Psoriasis may be a pre-existing dermatologic condition in liver transplant recipients. The treatment of psoriasis flares in the posttransplant population is challenging.1,2 Apremilast is an orally administered small molecule that inhibits phosphodiesterase 4, an enzyme that hydrolyzes intracellular cAMP (cAMP), thus modulating production of inflammatory mediators. Its pharmacokinetics are not altered by moderate or severe hepatic impairment, it is not associated with hepatotoxic risk, and its use is associated with a decreased risk of serious infection when compared with methotrexate.3,4 Herein, we present a 72-y-old woman with a psoriasis flare following SARS-CoV-2 infection (Figure 1A–C).
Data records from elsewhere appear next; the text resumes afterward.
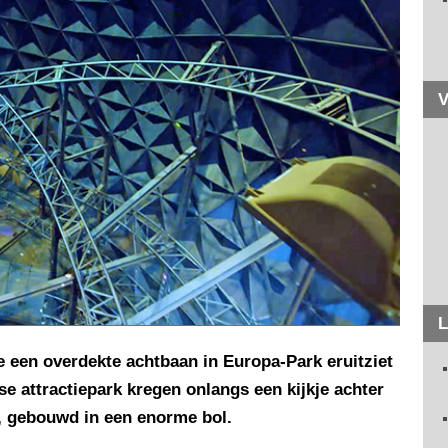
V
L
e een overdekte achtbaan in Europa-Park eruitziet
se attractiepark kregen onlangs een kijkje achter
t, gebouwd in een enorme bol.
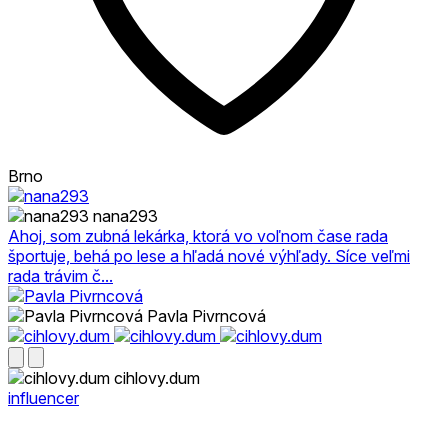
Brno
nana293
Ahoj, som zubná lekárka, ktorá vo voľnom čase rada
športuje, behá po lese a hľadá nové výhľady. Síce veľmi
rada trávim č...
Pavla Pivrncová
cihlovy.dum
influencer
She was receiving immunosuppressive therapy with cyclosporine (50 mg BID) for a previous liver transplant in 2007 secondary to chronic hepatitis C virus infection. Hepatitis C virus eradication was confirmed after direct-acting antiviral therapy in the posttransplant period. The patient had a history of arterial hypertension, dyslipidemia, atrophic gastritis, autoimmune hemolytic anemia, and thalassemia trait. We started treatment with apremilast at 10 mg daily, increasing to a maintenance dose of 30 mg BID by day 6. After 8 wk of treatment, the patient’s lesions improved dramatically, and the Psoriasis Area and Severity Index was reduced by 75% (Figure 1D–F). Apremilast was well tolerated with no evidence of adverse events. The hepatic function panel revealed no abnormalities (glutamic-oxaloacetic transaminase 19 U/L, n.r. 10–35; glutamic-pyruvic transaminase 11 U/L, n.r. 10–35; gamma glutamyl transpeptidase 36 U/L, n.r. 6–42). Liver stiffness was not increased compared with baseline (7.0 kPa). She is still on treatment with apremilast at 30 mg BID.
To the best of our knowledge, this is the first case describing the use of apremilast for the treatment of psoriasis in a liver transplant recipient in the setting of posttransplantation immunosuppressive therapy with cyclosporine. The cAMP signaling pathway plays a key role in hepatic stellate cells (HSCs) activation. The transdifferentiation of these activated cells into proliferative, contractile, and chemotactic myofibroblasts results in producing increasing amounts of extracellular matrix components leading to liver fibrosis. cAMP interacts with the protein kinase A (PKA) family of proteins and the exchange proteins activated by cAMP (EPACs), the most well-known downstream effector molecules. The activation of PKA results in the phosphorylation of the cAMP response element-binding protein (CREB), a transcription factor, which regulates gene transcription and protein synthesis. HSC activation was found to be correlated with reduced levels of phospho-CREB. The activation of the cAMP/PKA pathway may restore phospho-CREB levels, thus inhibiting proliferation of activated HSCs. The cAMP/EPAC pathway also plays a role in liver fibrosis. The administration of a cAMP activator may restore EPAC-1 levels, which were found to be decreased in fibrotic livers. EPAC-1 enhanced activity resulted in attenuation of proliferation and migration of HSCs.5 Considering the molecular mechanisms described earlier, it might be interesting to evaluate with further studies the effects of apremilast on fibrosis in this subset of patients.
This case shows that apremilast may be an effective and safe option for the treatment of psoriasis in liver transplant recipients in the setting of posttransplantation immunosuppressive treatment.
1. Yadav DK, Bai XL, Liang T. Dermatological disorders following liver transplantation: an update. Can J Gastroenterol Hepatol. 2019;2019:9780952.
2. Prussick R, Wu JJ, Armstrong AW, et al. Psoriasis in solid organ transplant patients: best practice recommendations from The Medical Board of the National Psoriasis Foundation. J Dermatolog Treat. 2018;29:329–333.
3. Keating GM. Apremilast: a review in psoriasis and psoriatic arthritis. Drugs. 2017;77:459–472.
4. Dommasch ED, Kim SC, Lee MP, et al. Risk of serious infection in patients receiving systemic medications for the treatment of psoriasis. JAMA Dermatol. 2019;155:1142–1152.
5. Wahlang B, McClain C, Barve S, et al. Role of cAMP and phosphodiesterase signaling in liver health and disease. Cell Signal. 2018;49:105–115.